Conclusion and future directions
By synthesizing the findings from these diverse studies, our analysis provides valuable insights into the link between the use of new anti-diabetic drugs and the lower risk of bone fracture in type 2 diabetic patients. We observe that SGLT2 inhibitors with other glucose-lowering medications combination, SGLT2 inhibitors alone, GLP-1 receptor agonists, and DPP-4 inhibitors significantly decreased the total fracture risk respectively. This population-based analysis offers the best available evidence and might be helpful for clinicians in the decision of the most suitable T2DM treatment strategies, especially for elderly patients.
There is a crucial need for additional clinical trials to explore the relationship between the utilization of anti-diabetic medications and the occurrence of bone fractures, as these fragility fractures can have a significant impact on individuals with diabetes. Furthermore, it is imperative to conduct further prospective research and randomized clinical trials to investigate this association specifically among high-risk patients with T2DM who are at a heightened risk of fractures, such as those with advanced age, low BMD, a history of fractures or osteoporosis, patients with diabetic complications and frail individuals.

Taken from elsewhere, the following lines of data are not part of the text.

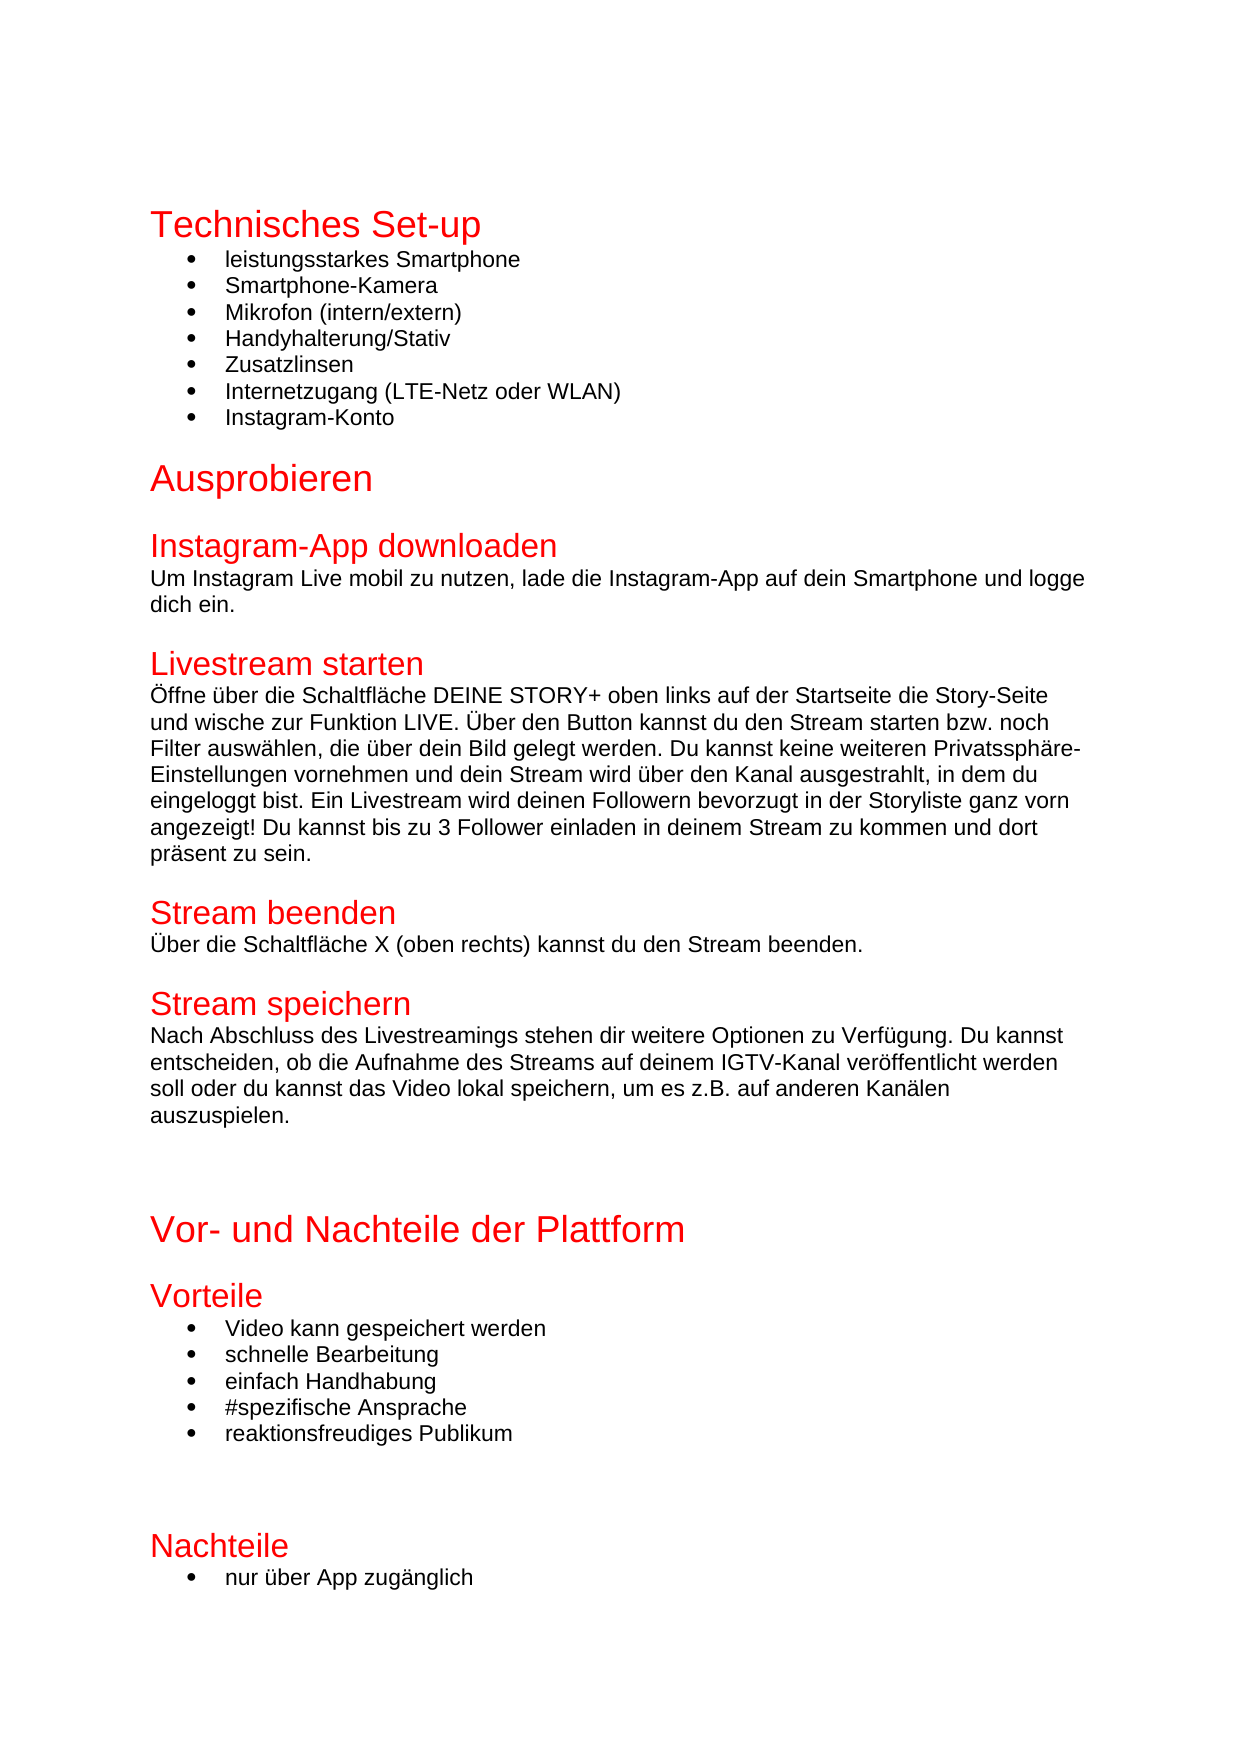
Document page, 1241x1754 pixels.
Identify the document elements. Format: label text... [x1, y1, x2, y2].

text Nach Abschluss des Livestreamings stehen dir weitere Optionen zu Verfügung. Du kannst entscheiden, ob die Aufnahme des Streams auf deinem IGTV-Kanal veröffentlicht werden soll oder du kannst das Video lokal speichern, um es z.B. auf anderen Kanälen auszuspielen. [150, 1022, 1090, 1128]
text Öffne über die Schaltfläche DEINE STORY+ oben links auf der Startseite die Story-Seite und wische zur Funktion LIVE. Über den Button kannst du den Stream starten bzw. noch Filter auswählen, die über dein Bild gelegt werden. Du kannst keine weiteren Privatssphäre-Einstellungen vornehmen und dein Stream wird über den Kanal ausgestrahlt, in dem du eingeloggt bist. Ein Livestream wird deinen Followern bevorzugt in der Storyliste ganz vorn angezeigt! Du kannst bis zu 3 Follower einladen in deinem Stream zu kommen und dort präsent zu sein. [150, 682, 1090, 867]
list einfach Handhabung [187, 1368, 1090, 1394]
list schnelle Bearbeitung [187, 1341, 1090, 1368]
list #spezifische Ansprache [187, 1394, 1090, 1420]
list Video kann gespeichert werden [187, 1315, 1090, 1341]
list Instagram-Konto [187, 404, 1090, 430]
list nur über App zugänglich [187, 1564, 1090, 1591]
text Um Instagram Live mobil zu nutzen, lade die Instagram-App auf dein Smartphone und logge dich ein. [150, 564, 1090, 617]
list Handyhalterung/Stativ [187, 325, 1090, 351]
list reaktionsfreudiges Publikum [187, 1420, 1090, 1447]
list Mikrofon (intern/extern) [187, 298, 1090, 325]
list leistungsstarkes Smartphone [187, 246, 1090, 272]
text Über die Schaltfläche X (oben rechts) kannst du den Stream beenden. [150, 931, 1090, 958]
list Internetzugang (LTE-Netz oder WLAN) [187, 378, 1090, 404]
list Smartphone-Kamera [187, 272, 1090, 298]
list Zusatzlinsen [187, 351, 1090, 378]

As for patient management-related implications, the observed differences in fracture risk associated with various anti-diabetic medications highlight the need for closer monitoring and individualized therapy selection in this patient population. When selecting anti-diabetic medications for their patients, clinicians should take into account the patient's fracture risk profile, which can be impacted by age, duration of diabetes, patient's history of fractures, and other concurrent drugs. Patients diagnosed as having a higher risk of fractures may benefit from more frequent bone health check-ups, calcium and vitamin D supplements, and the use of drugs with a favorable skeletal safety profile. Additionally, as noted by our results, SGLT2 inhibitors with other glucose-lowering medications combination would seem the most appropriate choice followed by SGLT2 inhibitors alone. In contrast, a greater variety of anti-diabetic drugs may be suitable for patients with a lower risk of fracture. This personalized approach to monitoring and individualized therapy selection based on fracture risk profiles can help reduce the risk of treatment-associated fractures and improve the overall care and quality of life for patients with T2DM.